→ GIVEN PROBLEM A:
Name the five largest European ad markets listed in the advertising forecast article below.
→ GIVEN PROBLEM B:
According to the advertising forecast article below, what figure does Zenith expect global revenues to hit by 2005?

Publicis-owned media planning/buying network ZenithOptimedia today (Monday) unveiled its biannual advertising expenditure forecast. Its mood was bullish, sparked by signs of a recovery this year in US television and magazine revenues.

This, Zenith projects, will kickstart global revenues for 2003 by 3% to $324.5 billion (€283.89bn; £196.37bn). Of this sum, $148.3bn will derive from the USA – 2.7% up on last year’s $144.4bn and driven largely by its bullish TV upfront season.

Says Zenith: “This, plus next year’s summer Olympics and presidential election, are the main positives in a raft of otherwise neutral or weak economic indicators.” By 2005, believes the agency, global revenues will hit $355.3bn.

Less cause for cheer, however, from the European front. Allowing itself generous elbow-room for manoeuvre, Zenith forecasts that adspend at constant prices will fall between 0.5% and 2.6% in each of the continent’s five largest ad markets – France, Germany, Italy, Spain and the UK.

The latter, Zenith opines, is shrinking fastest with “TV … notably unaffected by US upfront enthusiasm, having endured the worst share loss of any medium since 1999, with no prospect of restoring its real revenue.”

→ DATASET RECORDS:
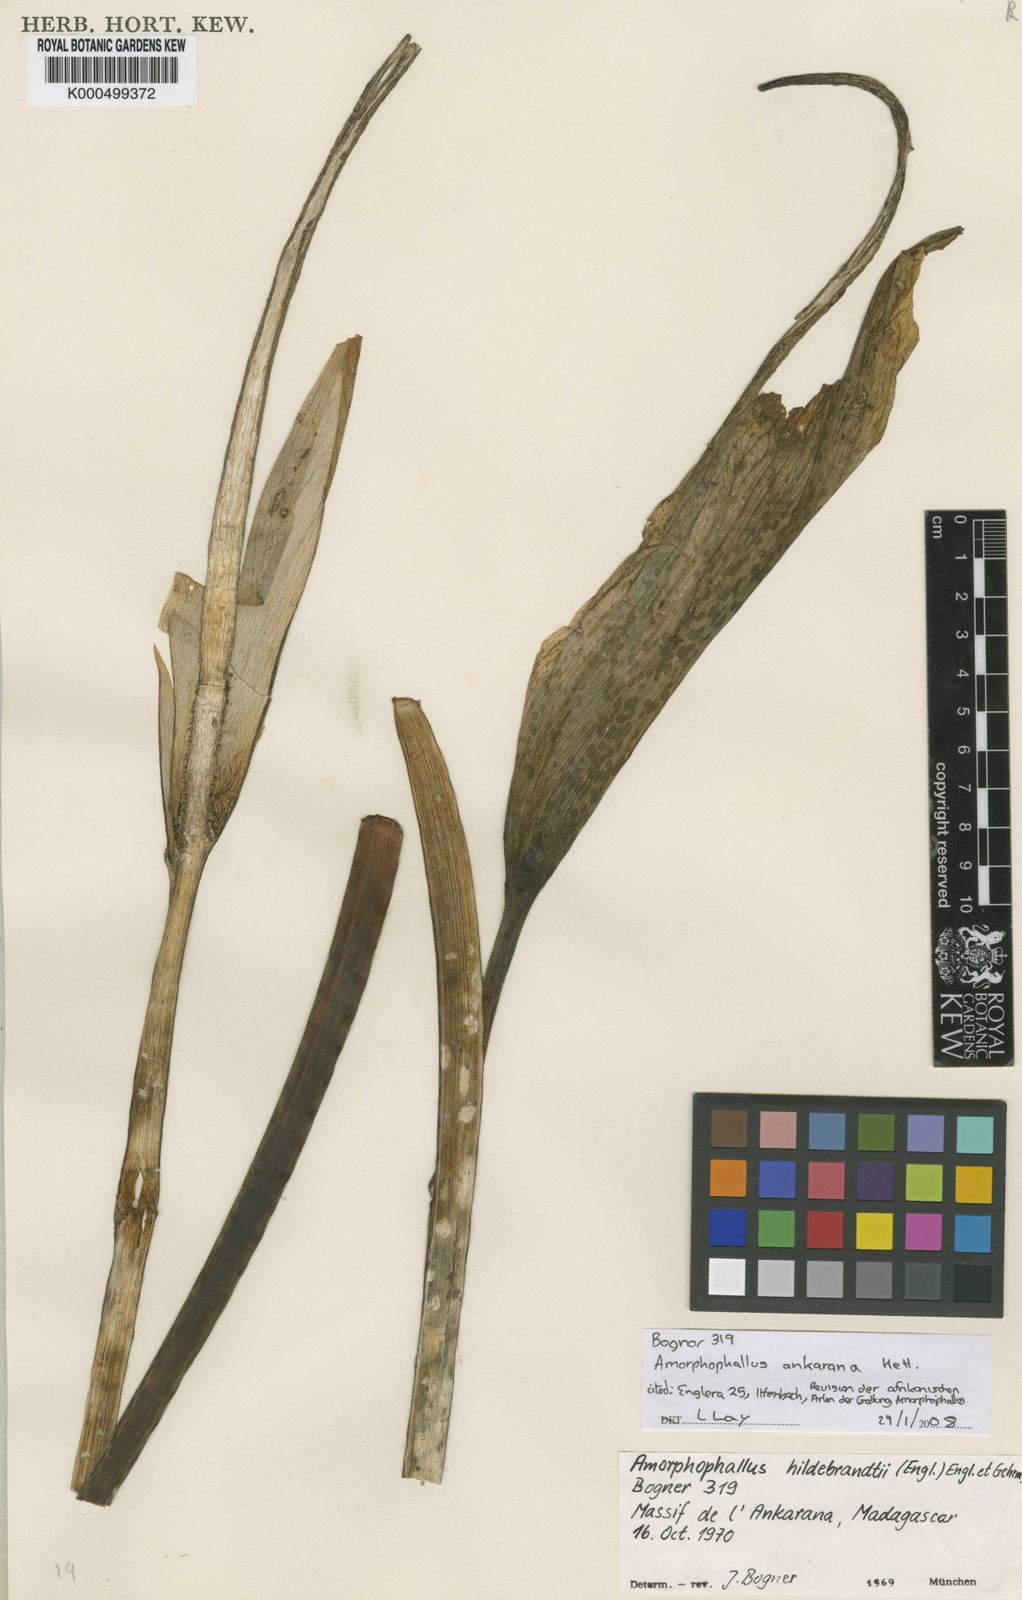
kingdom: Plantae
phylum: Tracheophyta
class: Liliopsida
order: Alismatales
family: Araceae
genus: Amorphophallus
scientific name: Amorphophallus ankarana
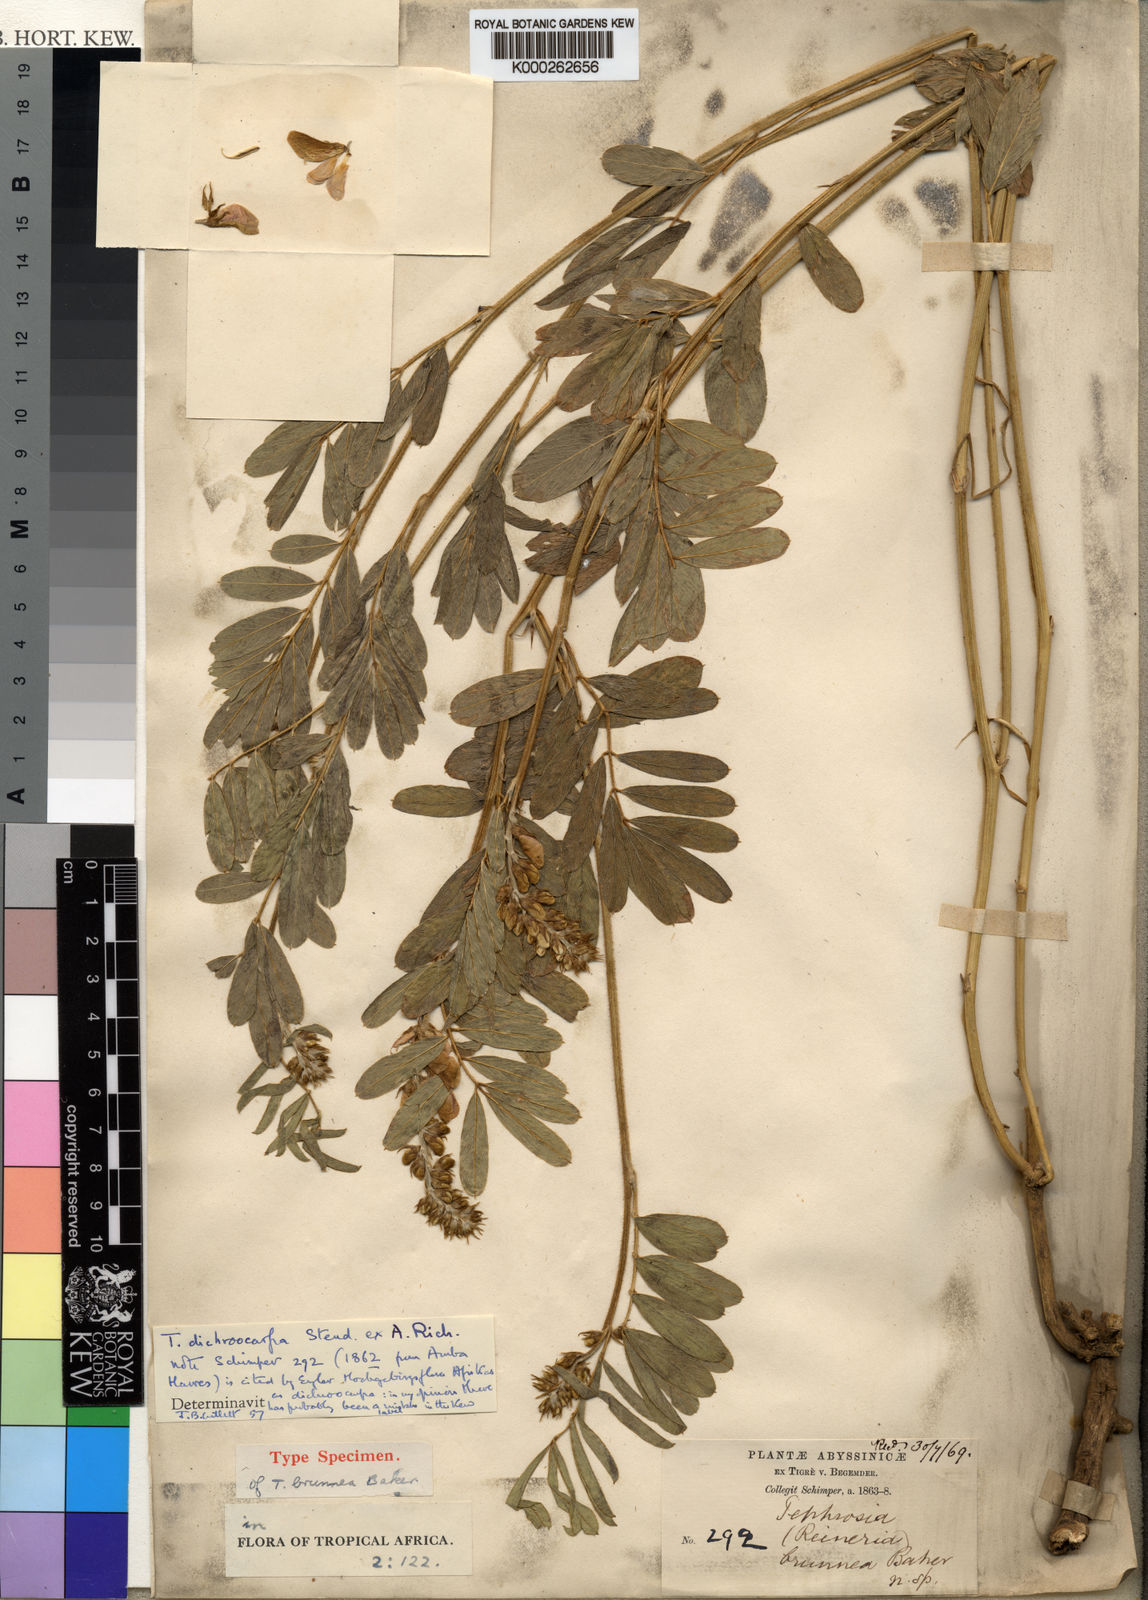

→ WRITTEN REPLY A:
France, Germany, Italy, Spain, the UK

→ WRITTEN REPLY B:
$355.3bn